Matching exactly 2 characters in string - SQL

How can i query a column with Names of people to get only the names those contain exactly 2 “a” ?
I am familiar with % symbol that's used with LIKE but that finds all names even with 1 a , when i write %a , but i need to find only those have exactly 2 characters.
Please explain - Thanks in advance
Table Name: "People"
Column Names: "Names, Age, Gender"
Assuming you're asking for two a characters search for a string with two a's but not with three.
select *
from people
where names like '%a%a%'
and name not like '%a%a%a%'
Use '_a'. '_' is a single character wildcard where '%' matches 0 or more characters.
If you need more advanced matches, use regular expressions, using REGEXP_LIKE. See Using Regular Expressions With Oracle Database.
And of course you can use other tricks as well. For instance, you can compare the length of the string with the length of the same string but with 'a's removed from it. If the difference is 2 then the string contained two 'a's. But as you can see things get ugly real soon, since length returns 'null' when a string is empty, so you have to make an exception for that, if you want to check for names that are exactly 'aa'.
select * from People
where
length(Names) - 2 = nvl(length(replace(Names, 'a', '')), 0)

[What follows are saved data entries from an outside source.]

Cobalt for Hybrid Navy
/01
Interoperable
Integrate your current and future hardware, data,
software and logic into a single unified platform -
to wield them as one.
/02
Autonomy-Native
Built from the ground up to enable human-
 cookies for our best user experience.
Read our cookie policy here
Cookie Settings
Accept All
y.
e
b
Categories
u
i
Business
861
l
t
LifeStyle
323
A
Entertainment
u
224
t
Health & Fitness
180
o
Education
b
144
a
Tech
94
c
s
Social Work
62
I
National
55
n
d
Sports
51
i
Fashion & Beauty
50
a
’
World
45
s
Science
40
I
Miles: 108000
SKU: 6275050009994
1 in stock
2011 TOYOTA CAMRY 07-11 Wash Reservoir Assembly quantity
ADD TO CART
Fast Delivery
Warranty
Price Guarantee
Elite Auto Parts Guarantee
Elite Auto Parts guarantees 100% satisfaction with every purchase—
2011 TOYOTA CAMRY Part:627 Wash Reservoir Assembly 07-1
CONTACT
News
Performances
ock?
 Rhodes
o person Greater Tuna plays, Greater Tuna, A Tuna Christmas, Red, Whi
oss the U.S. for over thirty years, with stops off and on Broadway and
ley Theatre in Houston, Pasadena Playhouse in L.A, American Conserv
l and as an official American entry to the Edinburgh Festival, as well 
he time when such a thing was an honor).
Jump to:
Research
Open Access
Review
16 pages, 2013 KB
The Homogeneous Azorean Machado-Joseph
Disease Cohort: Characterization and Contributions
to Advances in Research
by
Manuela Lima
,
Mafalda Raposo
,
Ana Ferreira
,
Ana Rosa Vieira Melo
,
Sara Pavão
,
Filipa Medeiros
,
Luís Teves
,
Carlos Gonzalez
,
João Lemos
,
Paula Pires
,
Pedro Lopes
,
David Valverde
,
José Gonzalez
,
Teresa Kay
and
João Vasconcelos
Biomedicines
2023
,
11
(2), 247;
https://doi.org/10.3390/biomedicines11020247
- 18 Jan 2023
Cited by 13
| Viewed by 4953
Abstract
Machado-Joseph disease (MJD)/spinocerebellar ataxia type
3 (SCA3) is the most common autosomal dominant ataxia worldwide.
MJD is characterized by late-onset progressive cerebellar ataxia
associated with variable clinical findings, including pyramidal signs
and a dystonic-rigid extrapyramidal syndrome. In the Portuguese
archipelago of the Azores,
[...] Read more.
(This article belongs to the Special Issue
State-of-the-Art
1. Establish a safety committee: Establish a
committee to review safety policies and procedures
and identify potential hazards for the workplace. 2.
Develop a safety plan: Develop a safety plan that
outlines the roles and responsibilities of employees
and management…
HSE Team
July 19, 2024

Another solution is to replace everything that is not an a with nothing and check if the resulting String is exactly two characters long:
select names
from people
where length(regexp_replace(names, '[^a]', '')) = 2;
This can also be extended to deal with uppercase As:
select names
from people
where length(regexp_replace(names, '[^aA]', '')) = 2;
SQLFiddle example: http://sqlfiddle.com/#!4/09bc6
select * from People where names like '__'; also ll work